With six weeks left in the 2014 session, behind-the-scenes negotiations among the House, Senate and governor’s office are ramping up on how to plug a $188 million hole in the budget and fund programs for education, public safety and child welfare. Talks are centering around cuts to state agencies and drawing down agency reserves. OK Policy previously laid out seven options for Oklahoma to responsibly balance the budget without severe cuts to services, but so far lawmakers have not acted on any of them.
Oklahoma is about to get a report card on the progress of court-ordered improvement to the child welfare system, and state leaders expect the grade to be poor. Oklahoma Corrections Professionals director Sean Wallace wrote that the situation in Oklahoma’s overcrowded, understaffed prison is not getting any better. Oklahomans have been paying for a new online court records system with a $15 increase in all court filing fees since 2007, but so far it is only available in one county. A wrongfully convicted Tulsa man was released after 17 years in prison. Since a Tulsa police corruption scandal came to light, nearly 50 prisoners have been released or had sentences modified due to civil rights violations or problems with their cases.

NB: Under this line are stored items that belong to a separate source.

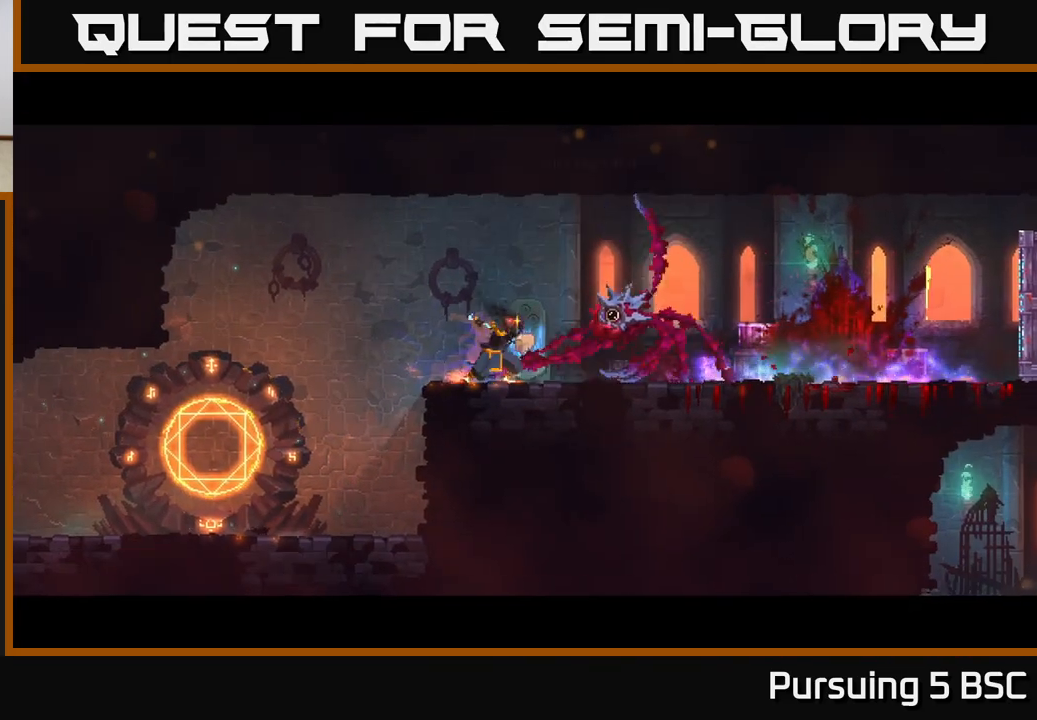
{"buttons": [], "left_stick": "center", "right_stick": "center", "events": [[50, "left_stick", "center"]]}
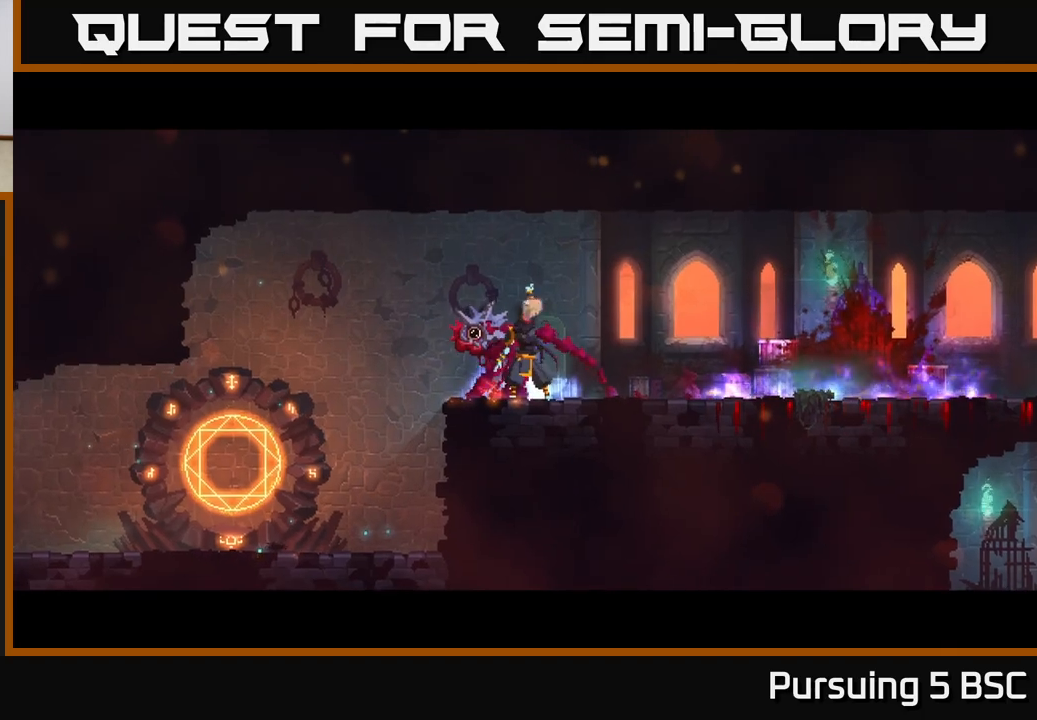
{"buttons": [], "left_stick": "left", "right_stick": "center", "events": [[183, "left_stick", "left"]]}
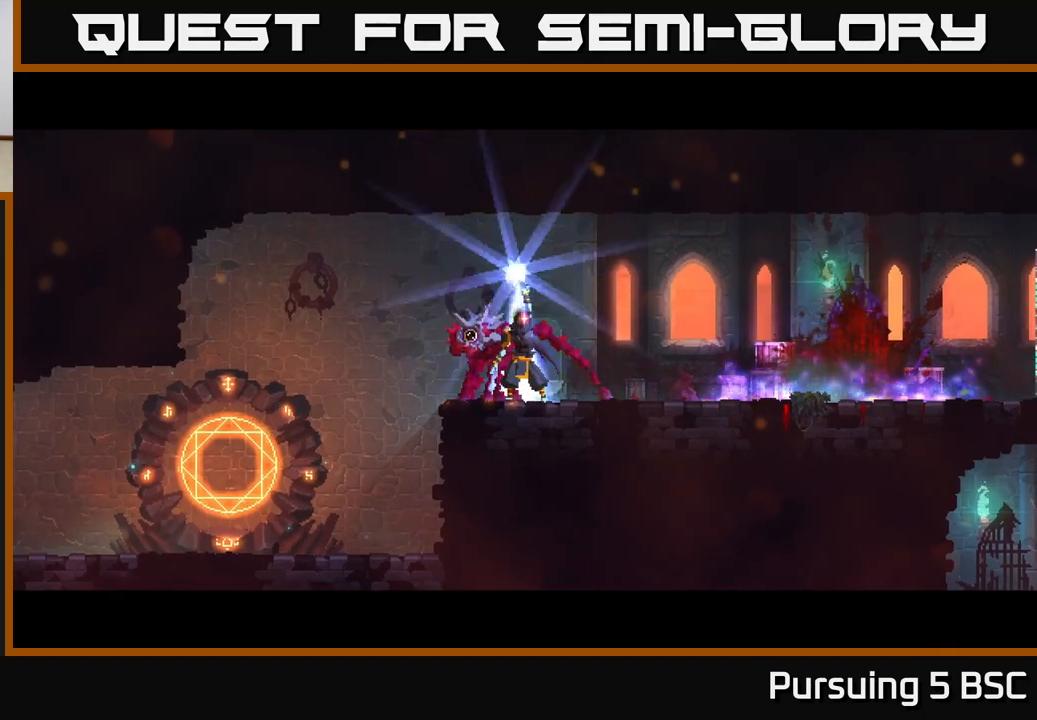
{"buttons": [], "left_stick": "left", "right_stick": "center", "events": [[183, "B", "down"], [267, "B", "up"], [367, "B", "down"], [417, "B", "up"]]}
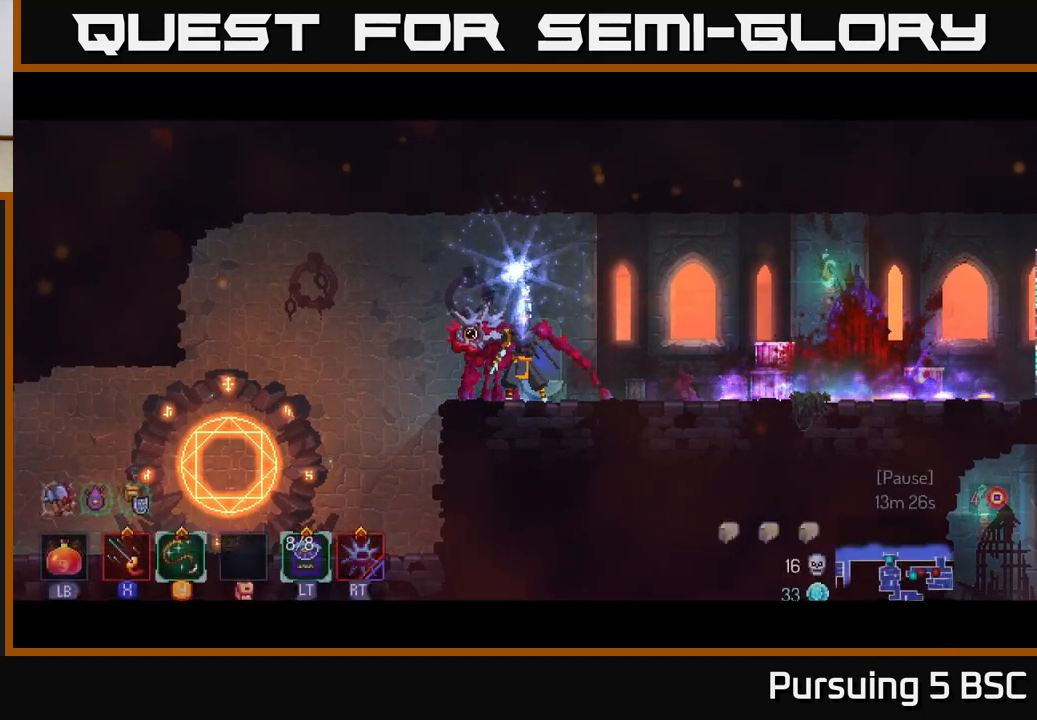
{"buttons": [], "left_stick": "center", "right_stick": "center", "events": [[33, "B", "down"], [117, "B", "up"], [267, "B", "down"], [333, "B", "up"], [450, "left_stick", "center"]]}
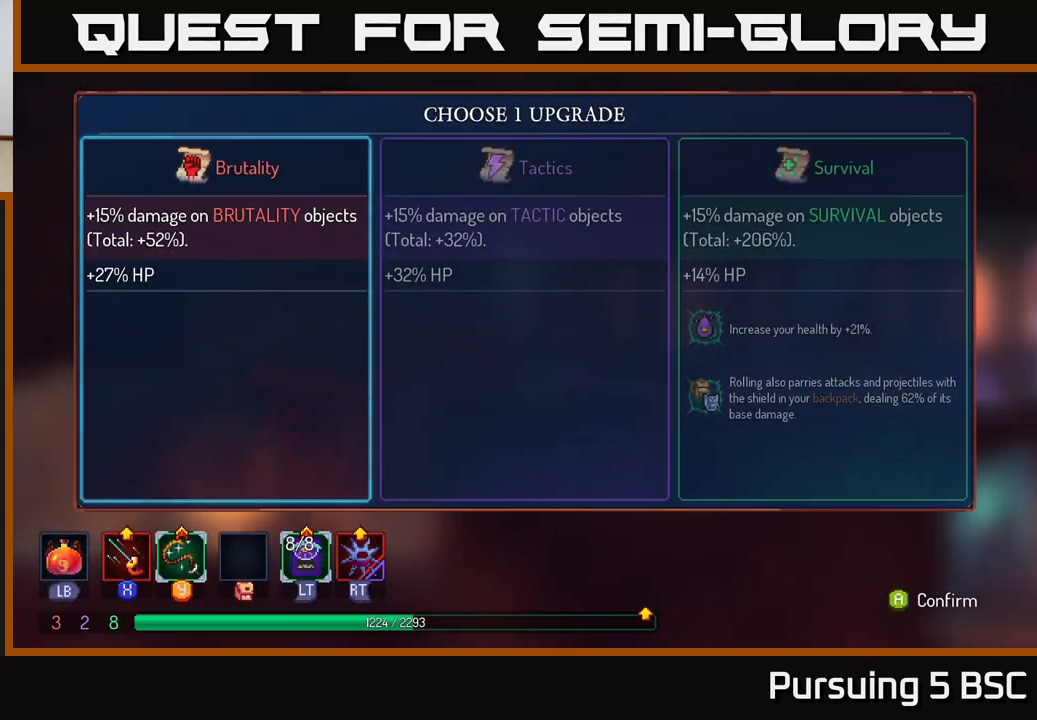
{"buttons": [], "left_stick": "right", "right_stick": "center", "events": [[217, "left_stick", "right"], [383, "left_stick", "center"], [467, "left_stick", "right"]]}
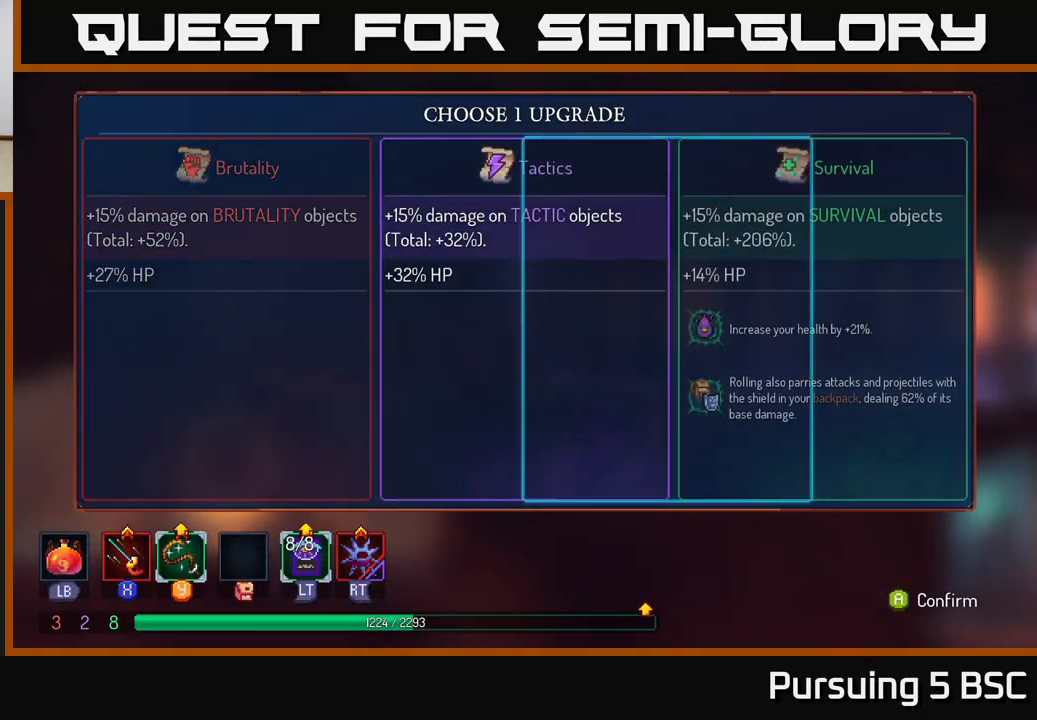
{"buttons": [], "left_stick": "left", "right_stick": "center", "events": [[133, "left_stick", "center"], [500, "left_stick", "left"]]}
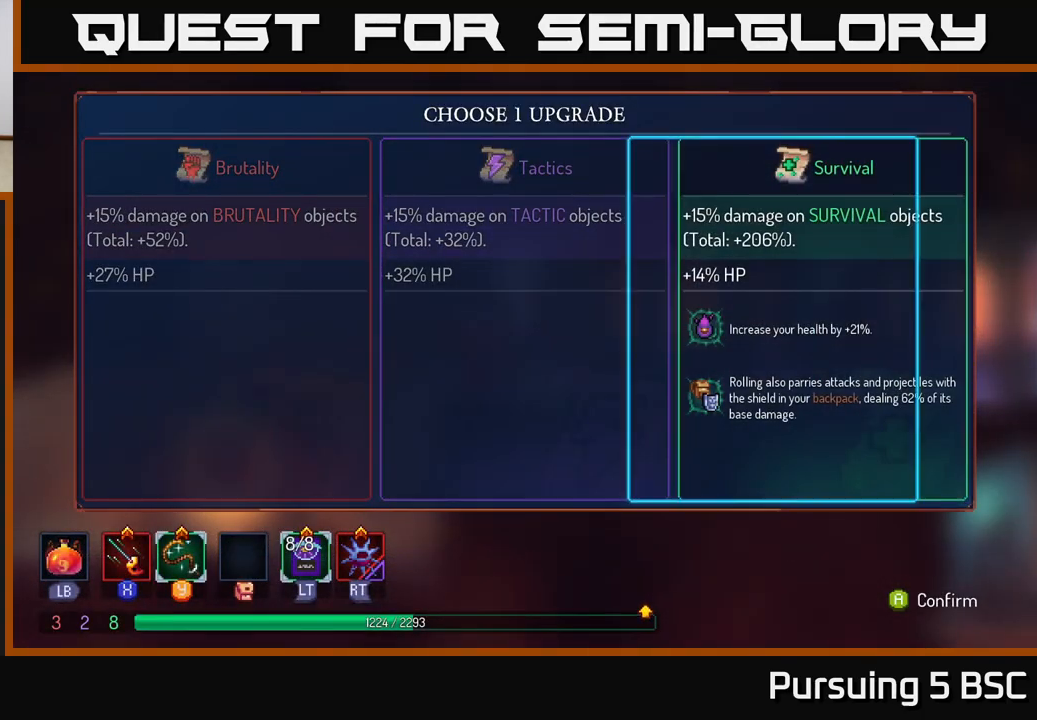
{"buttons": [], "left_stick": "left", "right_stick": "center", "events": [[100, "left_stick", "center"], [167, "left_stick", "left"], [283, "A", "down"], [317, "left_stick", "center"], [433, "A", "up"], [500, "left_stick", "left"]]}
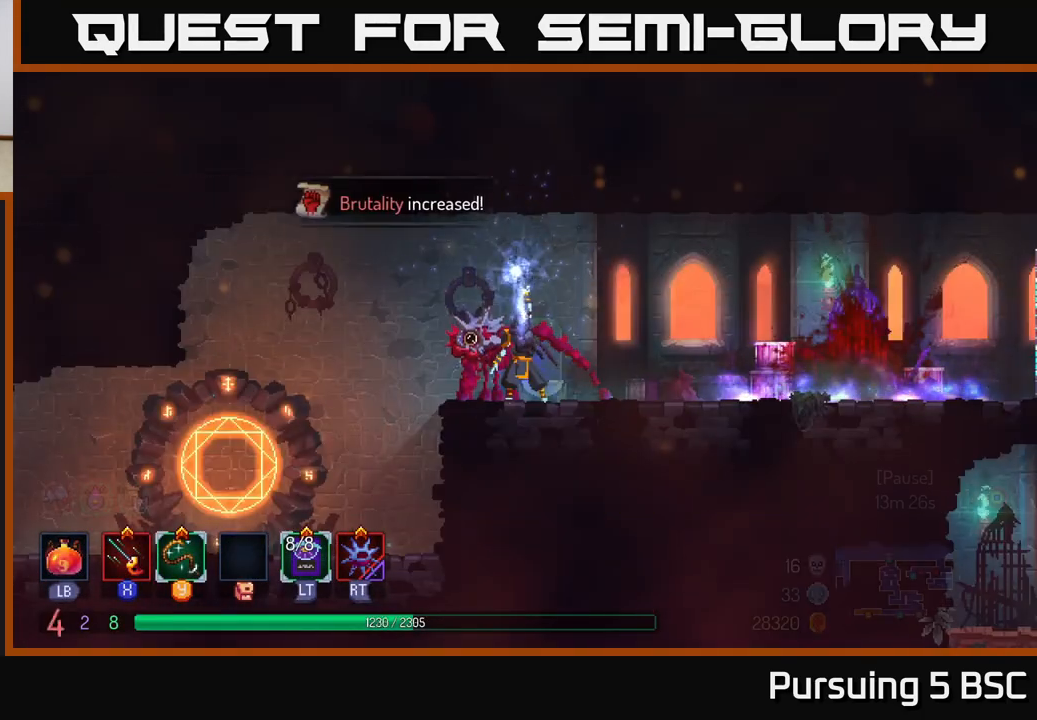
{"buttons": [], "left_stick": "left", "right_stick": "center", "events": [[233, "B", "down"], [300, "B", "up"], [417, "B", "down"], [500, "B", "up"]]}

Researchers from Oklahoma State University and the University of Oklahoma who have analyzed and tested Oklahoma’s A-F school grading system say it needs an overhaul, but lawmakers don’t seem to be listening. State Superintendent Janet Barresi wrote an op-ed defending Oklahoma’s third-grade reading retention law. Seattle-area school administrator Robert Neu has been named the new superintendent of Oklahoma City Public Schools. The Huffington Post discussed how Tulsa and other areas of the country are making strides in offering high-quality preschool.
Oklahoma’s unemployment rate dropped to 4.9 percent in March, but the decrease was more due to Oklahomans dropping out of the labor force than an increase in jobs. Okc.net fact-checked Governor Fallin’s defense of her ban on minimum wage increases. Tulsa World editor Julie Delcour wrote that the Legislature’s attempts to change how the judges who ruled their bills unconstitutional are nominated is a naked power grab. The Mustang school board has voted to offer an elective class on the Bible using a curriculum developed by Hobby Lobby president Steve Green.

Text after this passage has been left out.